Many of I2's presets use keyswitching to access multiple articulations. To keep things clear, the left hierarchy panel can be switched to show the content of a layer with a list of the available articulations and their switching key. Very useful, though if keyswitching is your thing, you can't beat having a full 88-note keyboard.

Other elements

Although I2 comes in plug-in and standalone forms, the idea with Independence Live is that it enables you to load up multiple instances of the sampler and flick between them on the fly. In use, this amounts to a rack setup with multiple slots into which you load Independence programs (though, strangely, not straightforward layers).

MIDI is configurable on a channel-by-channel basis (useful if you have multiple controllers), and again, Yellow Tools has included the eight assignable knobs and buttons. Changes to programs are simple enough (clicking 'edit' launches the familiar I2 window).

Independence Live is straightforward and conceptually not unlike Logic Studio's MainStage.

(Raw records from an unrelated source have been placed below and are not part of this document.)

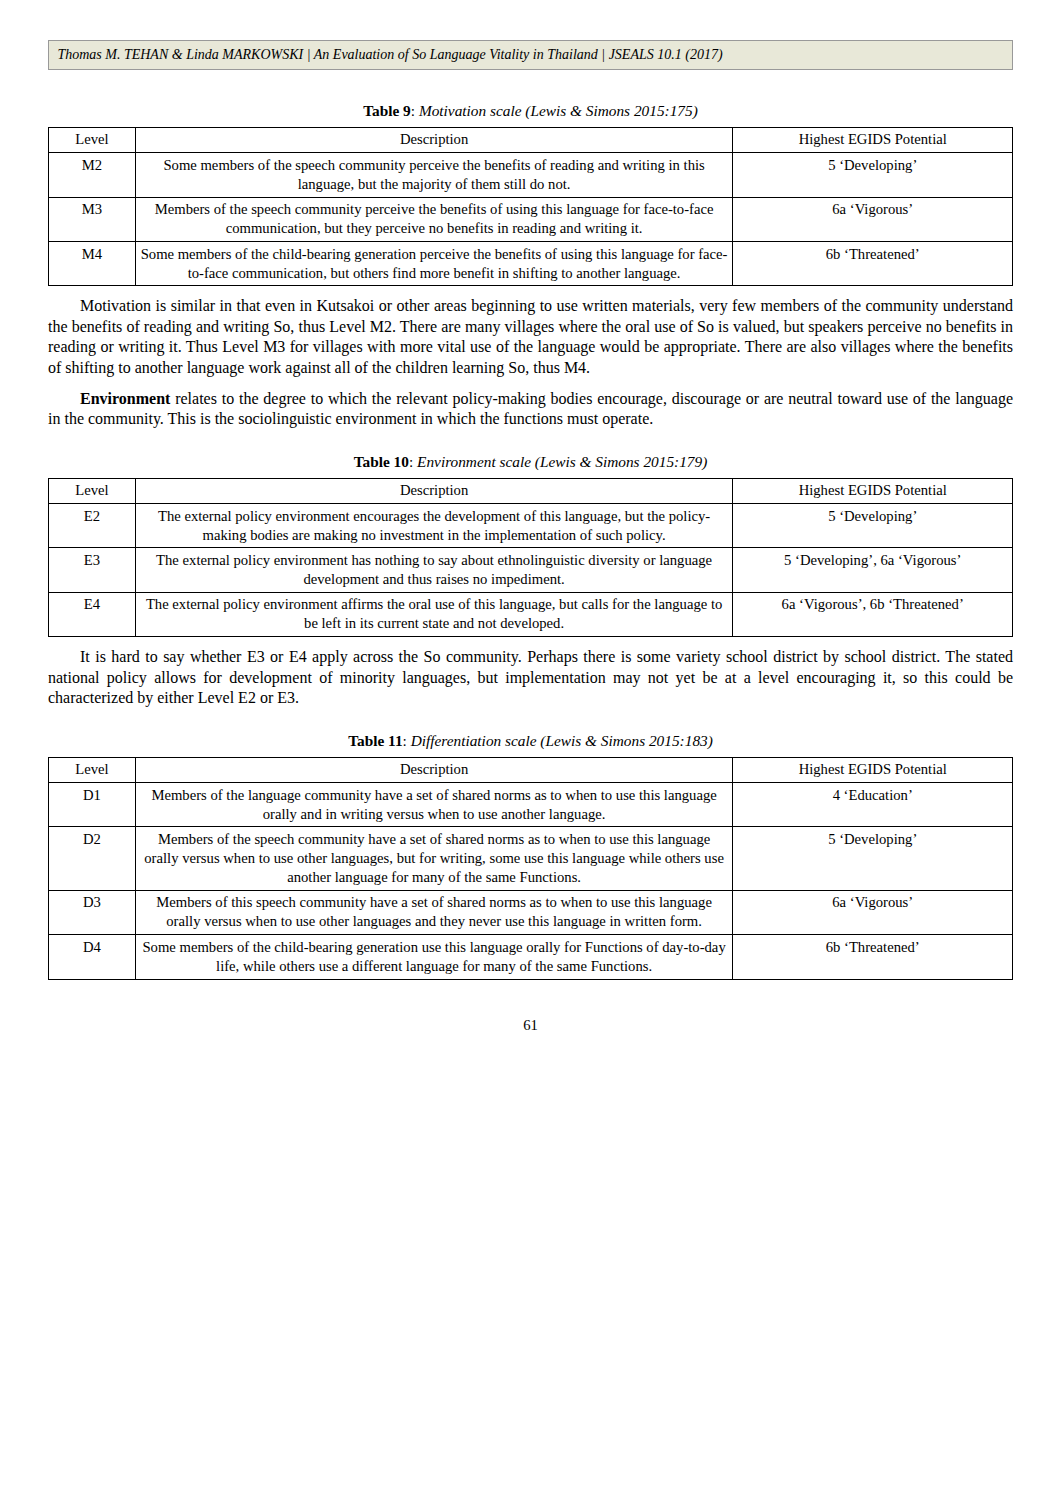Thomas M. TEHAN & Linda MARKOWSKI | An Evaluation of So Language Vitality in Thailand | JSEALS 10.1 (2017)
Table 9: Motivation scale (Lewis & Simons 2015:175)
| Level | Description | Highest EGIDS Potential |
| --- | --- | --- |
| M2 | Some members of the speech community perceive the benefits of reading and writing in this language, but the majority of them still do not. | 5 ‘Developing’ |
| M3 | Members of the speech community perceive the benefits of using this language for face-to-face communication, but they perceive no benefits in reading and writing it. | 6a ‘Vigorous’ |
| M4 | Some members of the child-bearing generation perceive the benefits of using this language for face-to-face communication, but others find more benefit in shifting to another language. | 6b ‘Threatened’ |
Motivation is similar in that even in Kutsakoi or other areas beginning to use written materials, very few members of the community understand the benefits of reading and writing So, thus Level M2. There are many villages where the oral use of So is valued, but speakers perceive no benefits in reading or writing it. Thus Level M3 for villages with more vital use of the language would be appropriate. There are also villages where the benefits of shifting to another language work against all of the children learning So, thus M4.
Environment relates to the degree to which the relevant policy-making bodies encourage, discourage or are neutral toward use of the language in the community. This is the sociolinguistic environment in which the functions must operate.
Table 10: Environment scale (Lewis & Simons 2015:179)
| Level | Description | Highest EGIDS Potential |
| --- | --- | --- |
| E2 | The external policy environment encourages the development of this language, but the policy-making bodies are making no investment in the implementation of such policy. | 5 ‘Developing’ |
| E3 | The external policy environment has nothing to say about ethnolinguistic diversity or language development and thus raises no impediment. | 5 ‘Developing’, 6a ‘Vigorous’ |
| E4 | The external policy environment affirms the oral use of this language, but calls for the language to be left in its current state and not developed. | 6a ‘Vigorous’, 6b ‘Threatened’ |
It is hard to say whether E3 or E4 apply across the So community. Perhaps there is some variety school district by school district. The stated national policy allows for development of minority languages, but implementation may not yet be at a level encouraging it, so this could be characterized by either Level E2 or E3.
Table 11: Differentiation scale (Lewis & Simons 2015:183)
| Level | Description | Highest EGIDS Potential |
| --- | --- | --- |
| D1 | Members of the language community have a set of shared norms as to when to use this language orally and in writing versus when to use another language. | 4 ‘Education’ |
| D2 | Members of the speech community have a set of shared norms as to when to use this language orally versus when to use other languages, but for writing, some use this language while others use another language for many of the same Functions. | 5 ‘Developing’ |
| D3 | Members of this speech community have a set of shared norms as to when to use this language orally versus when to use other languages and they never use this language in written form. | 6a ‘Vigorous’ |
| D4 | Some members of the child-bearing generation use this language orally for Functions of day-to-day life, while others use a different language for many of the same Functions. | 6b ‘Threatened’ |
61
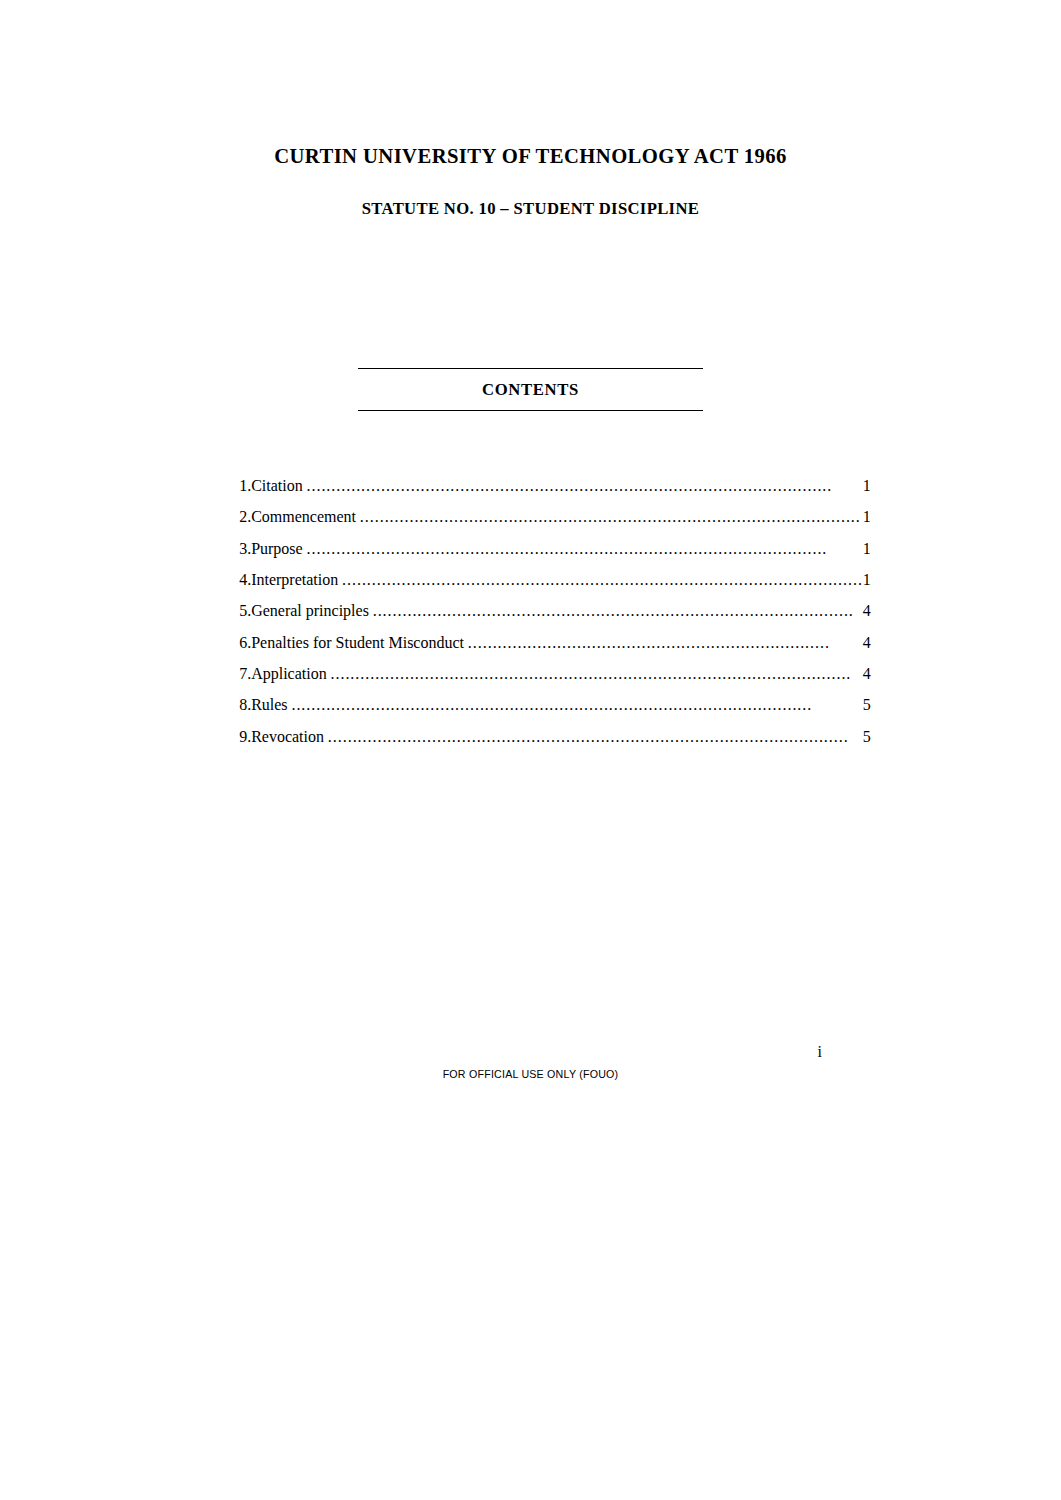CURTIN UNIVERSITY OF TECHNOLOGY ACT 1966
STATUTE NO. 10 – STUDENT DISCIPLINE
CONTENTS
| 1. | Citation .......................................................................................................... | 1 |
| 2. | Commencement ..................................................................................................... | 1 |
| 3. | Purpose ......................................................................................................... | 1 |
| 4. | Interpretation ......................................................................................................... | 1 |
| 5. | General principles ................................................................................................. | 4 |
| 6. | Penalties for Student Misconduct ......................................................................... | 4 |
| 7. | Application ......................................................................................................... | 4 |
| 8. | Rules ......................................................................................................... | 5 |
| 9. | Revocation ......................................................................................................... | 5 |
FOR OFFICIAL USE ONLY (FOUO)
i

Independence FX is a configurable multi-effects plug-in rack featuring the same insert effects you'll find in Independence 2. The browser includes a number of categorised and pre-configured effects chains and, like I2, you can also use your VST effects

It's worth mentioning that to do this you have to copy them to the I2 VST folder. But for Mac users at least, it's definitely worth it, as it's a quick and easy way of running VST plug-ins inside AU-only applications such as Logic.

Sound and summary

Sonically, I2's library and the included extras (Candy, Majestic and Culture) are excellent, and if there's something you don't like, rest assured that you can tweak pretty much everything.

We should also mention the onboard insert effects. These range from the typical (EQs, compression, delay and filters) to the useful (reference tones, channel manager and surround panner), and you can even patch in VST plug-ins.

But what's really significant is that you can apply effects using the Modules parameters to any section you like - a single sample file, the whole layer or anywhere in between. Powerful stuff.

Finally, new to I2 are the eight freely assignable knobs and buttons. These can be set up manually or with the learn feature, making it easy to connect your controller to I2 or to control buried parameters from the Quick Edit page.

Independence Pro is clearly part consolidation and part new territory. And there's no doubt that for the new user at least, I2's precise but complex interface could prove frustrating.

However, if you want excellent 'real-life' sample content and playback, this is an enormously seductive package. Admittedly, it's complicated, but if you're willing to put the time in, Independence is very rewarding indeed.